Change is never easy, of course, and even the most minute of proposed tweaks in the arena of play is subjected to endless discussion and prognostication among journalists and armchair quarterbacks. Unfortunately, things can be quite different in the arena of Canadian politics, as was recently demonstrated by the government’s unprecedented attempt to sue the Speaker of the House and the relative silence among the ­chattering classes.

Before Parliament was dissolved on August 15, opposition parties had joined together and demanded to see a cache of papers from the Public Health Agency of Canada: roughly 250 pages of unredacted material that might shed light on the firing of two scientists from the National Microbiology Laboratory, in Winnipeg, in January 2021. The government argued that the release of these documents could be “injurious to international relations or national defence or national security.” In an attempt to fight the Commons order, the attorney general decided to take the Speaker, one of the government’s own MPs, to the Federal Court.

Traditionally, the House has sole jurisdiction over its own affairs. This section of the political rulebook can trace its origins back to 1641, when Charles I got into a rhubarb with William Lenthall. “May it please Your Majesty,” the long-time Speaker told the king, who had just barged into the Commons chamber with an armed force behind him, “I have neither eyes to see, nor tongue to speak in this place, but as the House is pleased to direct me, whose servant I am here.”

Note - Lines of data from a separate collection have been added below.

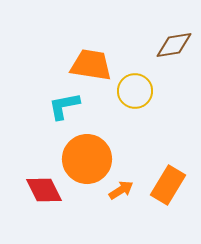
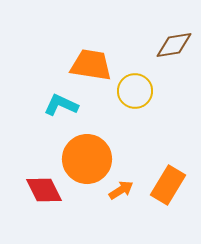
cyan L-shape: moved 3 px left, 1 px up; rotated 36 degrees clockwise
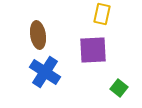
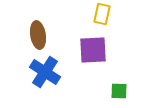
green square: moved 3 px down; rotated 36 degrees counterclockwise
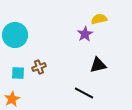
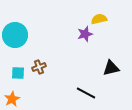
purple star: rotated 14 degrees clockwise
black triangle: moved 13 px right, 3 px down
black line: moved 2 px right
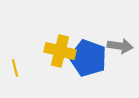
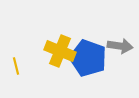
yellow cross: rotated 8 degrees clockwise
yellow line: moved 1 px right, 2 px up
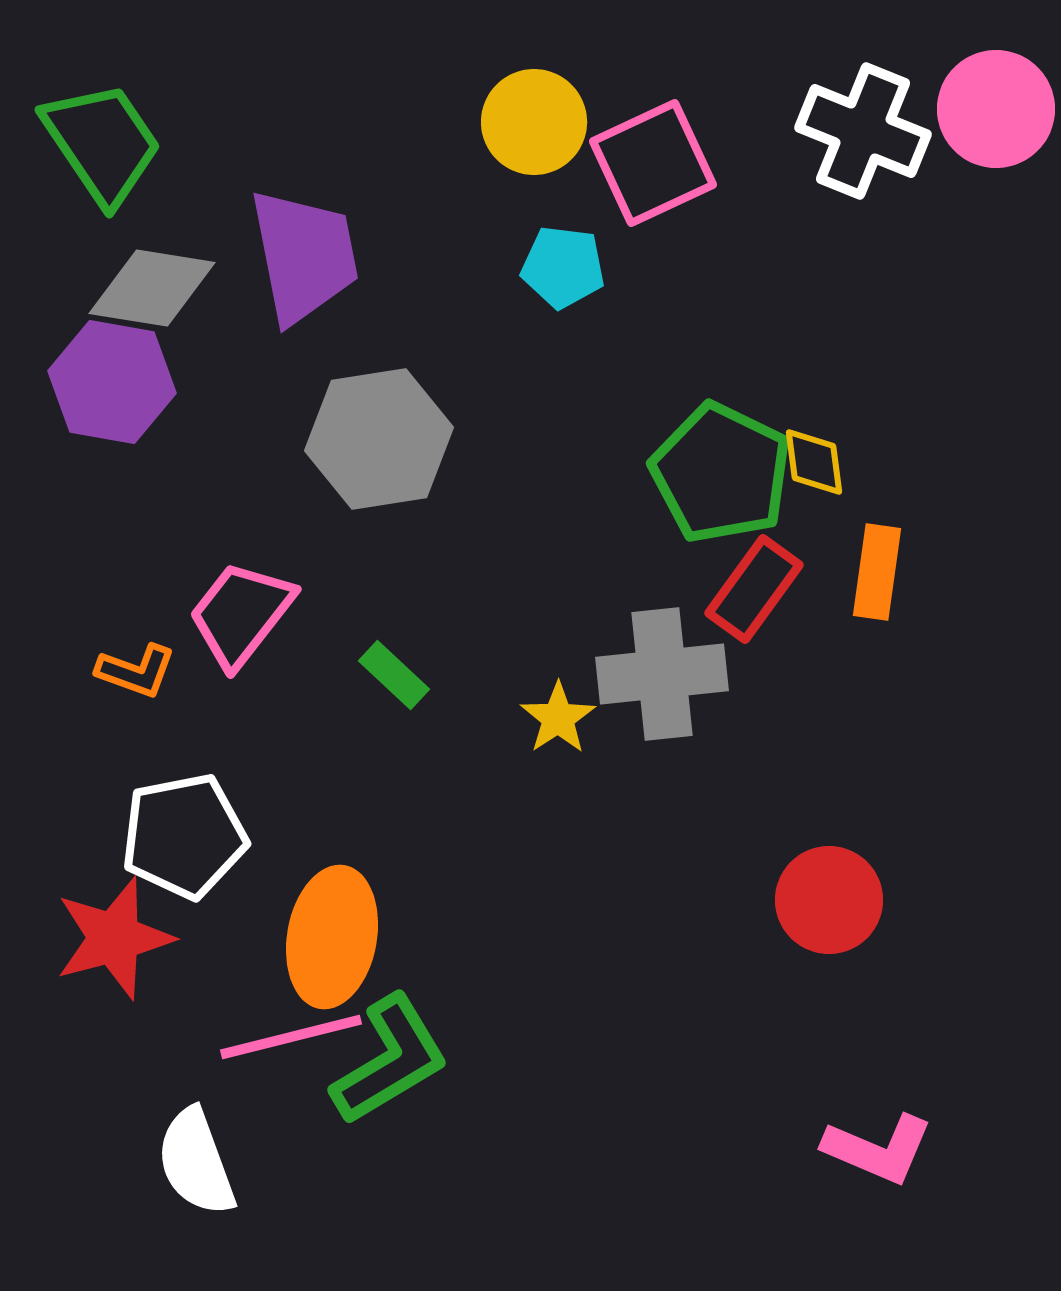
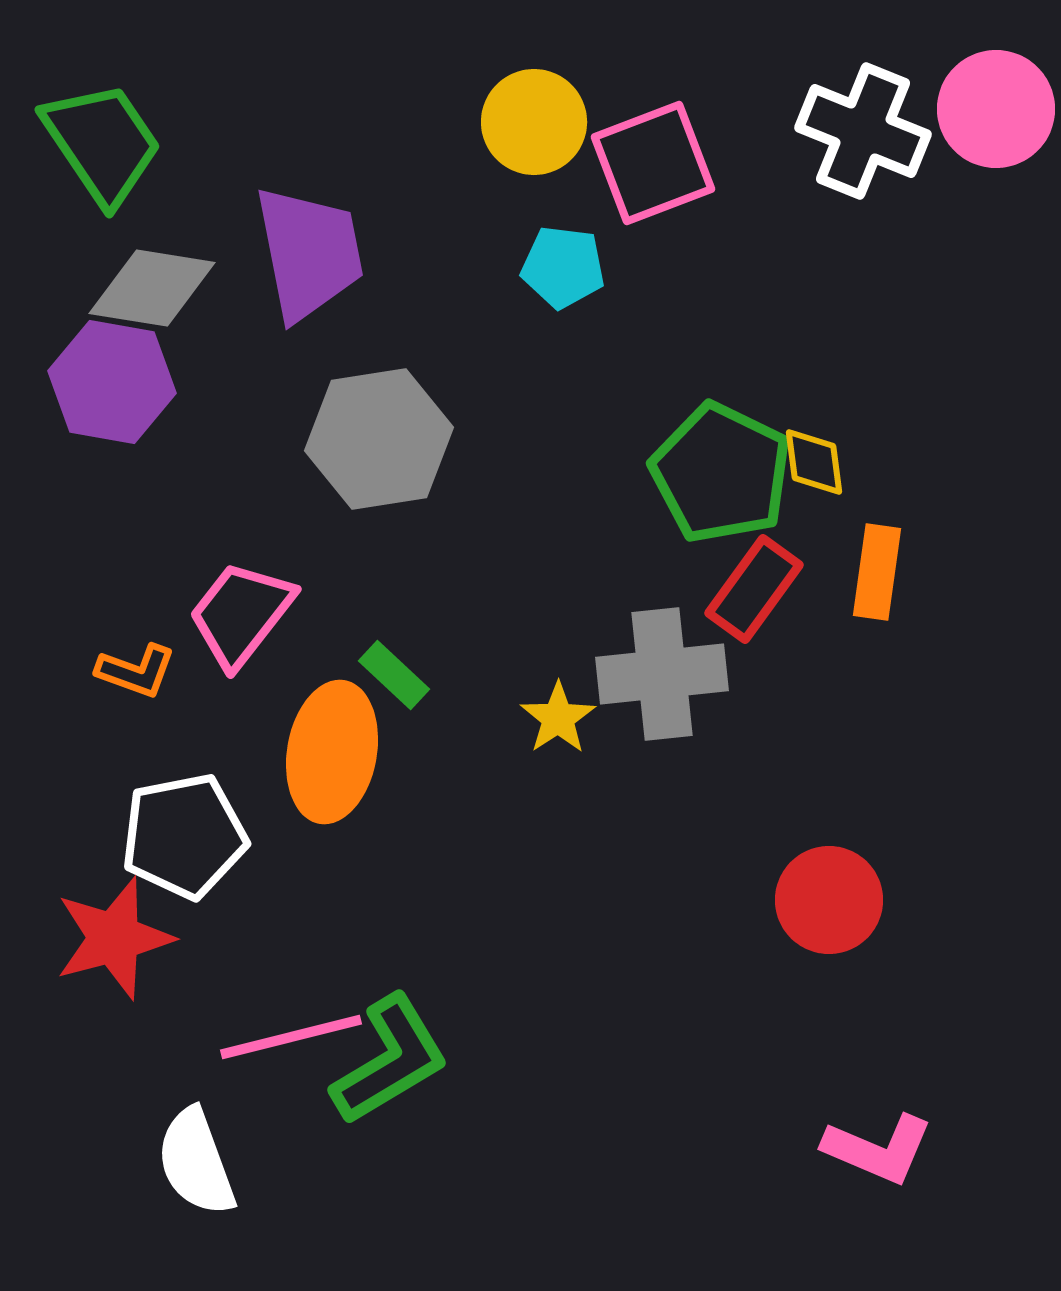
pink square: rotated 4 degrees clockwise
purple trapezoid: moved 5 px right, 3 px up
orange ellipse: moved 185 px up
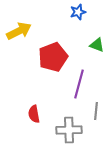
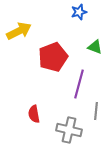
blue star: moved 1 px right
green triangle: moved 2 px left, 2 px down
gray cross: rotated 15 degrees clockwise
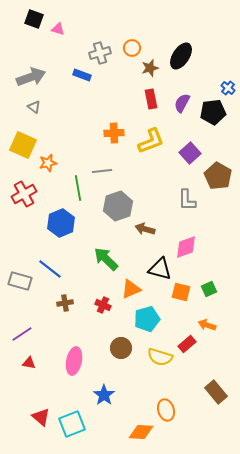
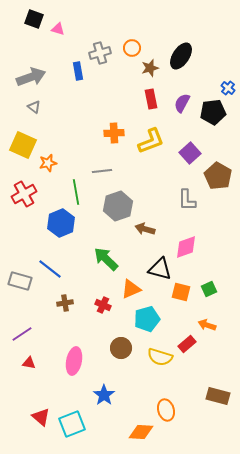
blue rectangle at (82, 75): moved 4 px left, 4 px up; rotated 60 degrees clockwise
green line at (78, 188): moved 2 px left, 4 px down
brown rectangle at (216, 392): moved 2 px right, 4 px down; rotated 35 degrees counterclockwise
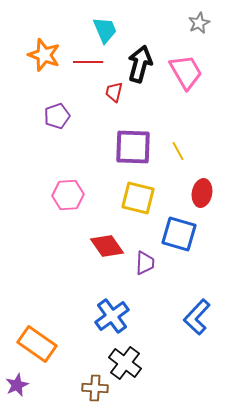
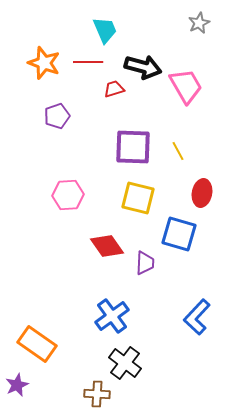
orange star: moved 8 px down
black arrow: moved 3 px right, 3 px down; rotated 90 degrees clockwise
pink trapezoid: moved 14 px down
red trapezoid: moved 3 px up; rotated 60 degrees clockwise
brown cross: moved 2 px right, 6 px down
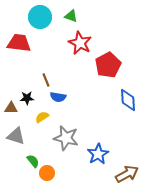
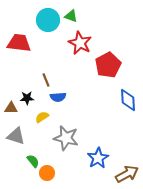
cyan circle: moved 8 px right, 3 px down
blue semicircle: rotated 14 degrees counterclockwise
blue star: moved 4 px down
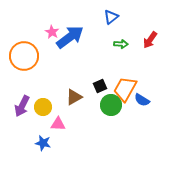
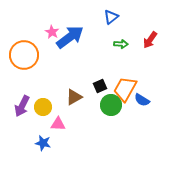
orange circle: moved 1 px up
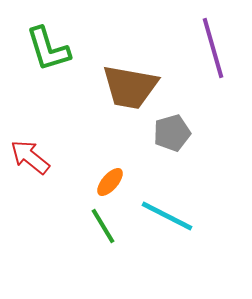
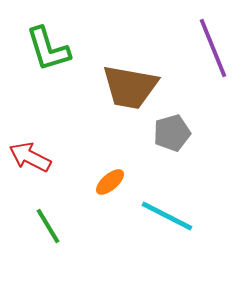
purple line: rotated 6 degrees counterclockwise
red arrow: rotated 12 degrees counterclockwise
orange ellipse: rotated 8 degrees clockwise
green line: moved 55 px left
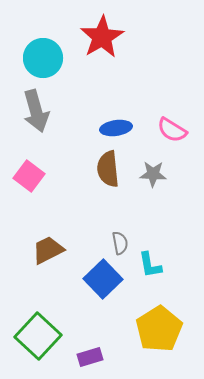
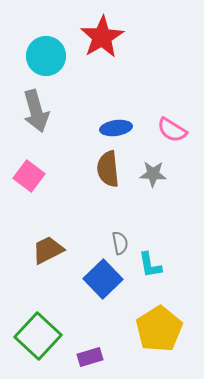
cyan circle: moved 3 px right, 2 px up
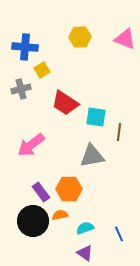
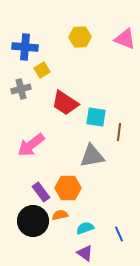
orange hexagon: moved 1 px left, 1 px up
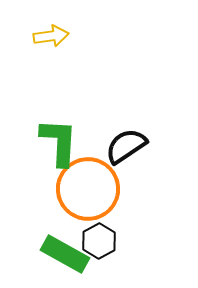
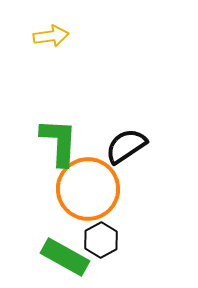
black hexagon: moved 2 px right, 1 px up
green rectangle: moved 3 px down
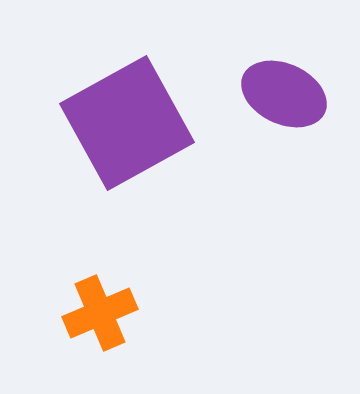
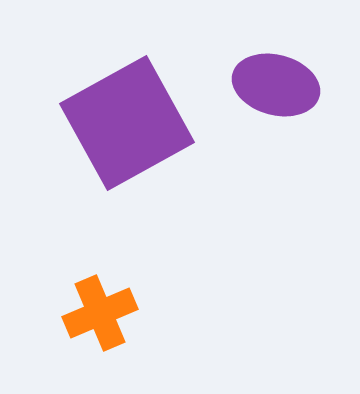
purple ellipse: moved 8 px left, 9 px up; rotated 10 degrees counterclockwise
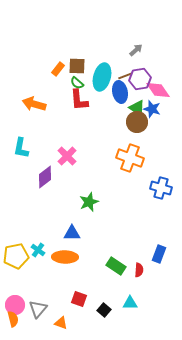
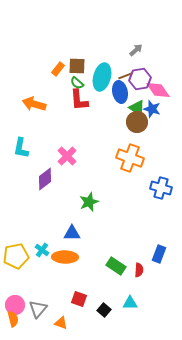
purple diamond: moved 2 px down
cyan cross: moved 4 px right
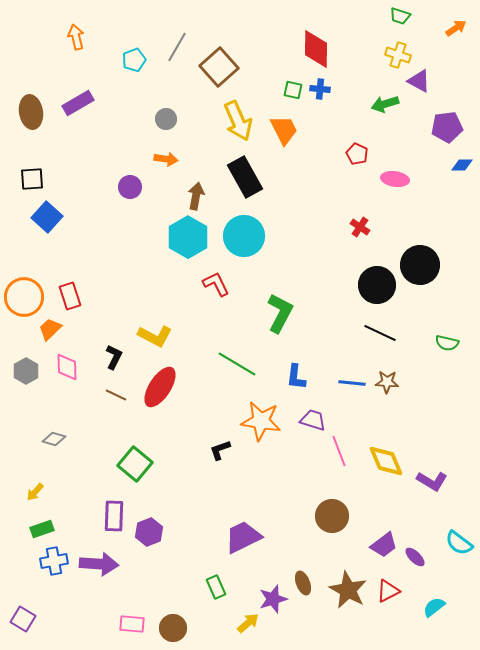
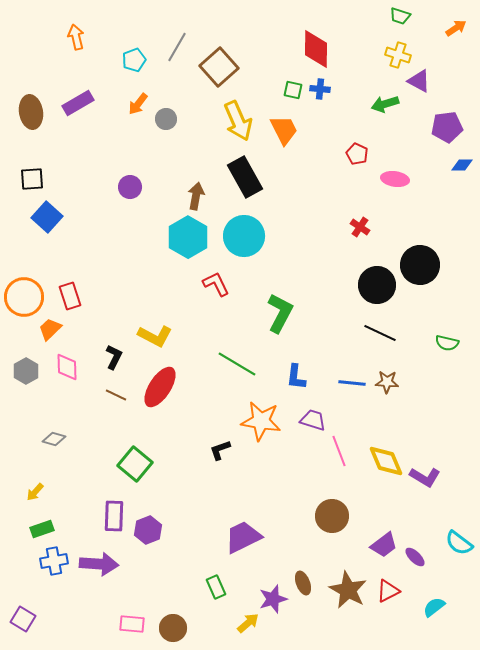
orange arrow at (166, 159): moved 28 px left, 55 px up; rotated 120 degrees clockwise
purple L-shape at (432, 481): moved 7 px left, 4 px up
purple hexagon at (149, 532): moved 1 px left, 2 px up
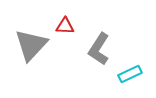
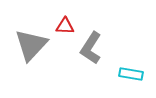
gray L-shape: moved 8 px left, 1 px up
cyan rectangle: moved 1 px right; rotated 35 degrees clockwise
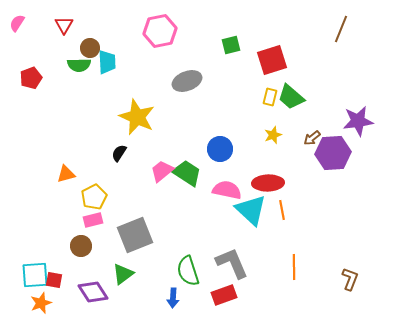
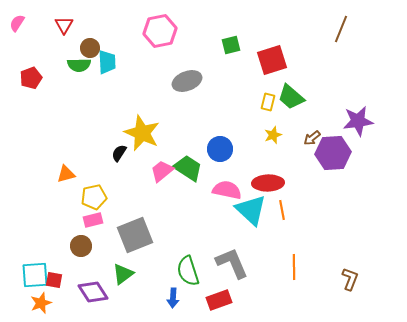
yellow rectangle at (270, 97): moved 2 px left, 5 px down
yellow star at (137, 117): moved 5 px right, 16 px down
green trapezoid at (187, 173): moved 1 px right, 5 px up
yellow pentagon at (94, 197): rotated 15 degrees clockwise
red rectangle at (224, 295): moved 5 px left, 5 px down
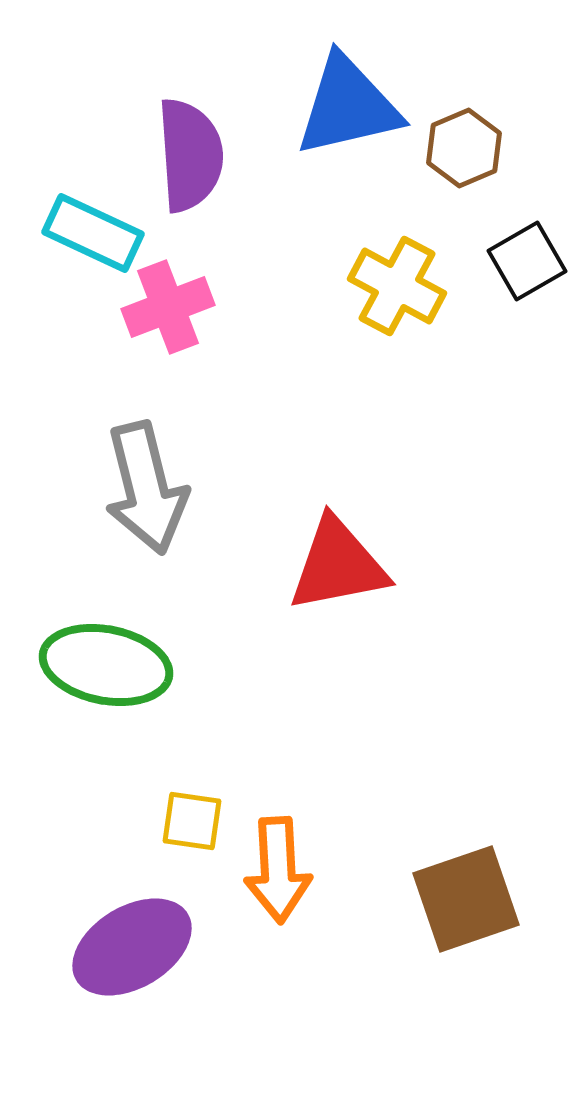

Our government’s move against our Speaker, then, was an extraordinary attempt to rewrite the rules of this country. That may be fine, possibly necessary. Perhaps Ottawa has good reason to keep certain documents secret, even from MPs, and perhaps a 380-year-old precedent needs a bit of modernizing. What’s not fine, though, is a dearth of mainstream media attention when dramatic and potentially transformational ­changes to our constitutional system are on the table.

Two days after the prime minister visited Rideau Hall and launched the 2021 election, the government filed a notice of discontinuance with the Federal Court, but the questions its aborted suit raised are anything but moot. Is the House of Commons, in fact, supreme? Does it have unfettered power to demand whatever piece of paper it sees fit to read? Or can a rebuffed government simply ask the courts to intervene?

Regardless of who takes power this fall or in future elections, such questions will come up again. When they do, and even if the answers are arcane, they deserve nothing less than the level of attention our punditry and click-based newsrooms give to the niceties of other games.

Kyle Wyatt is the editor-in-chief of the Literary Review of Canada.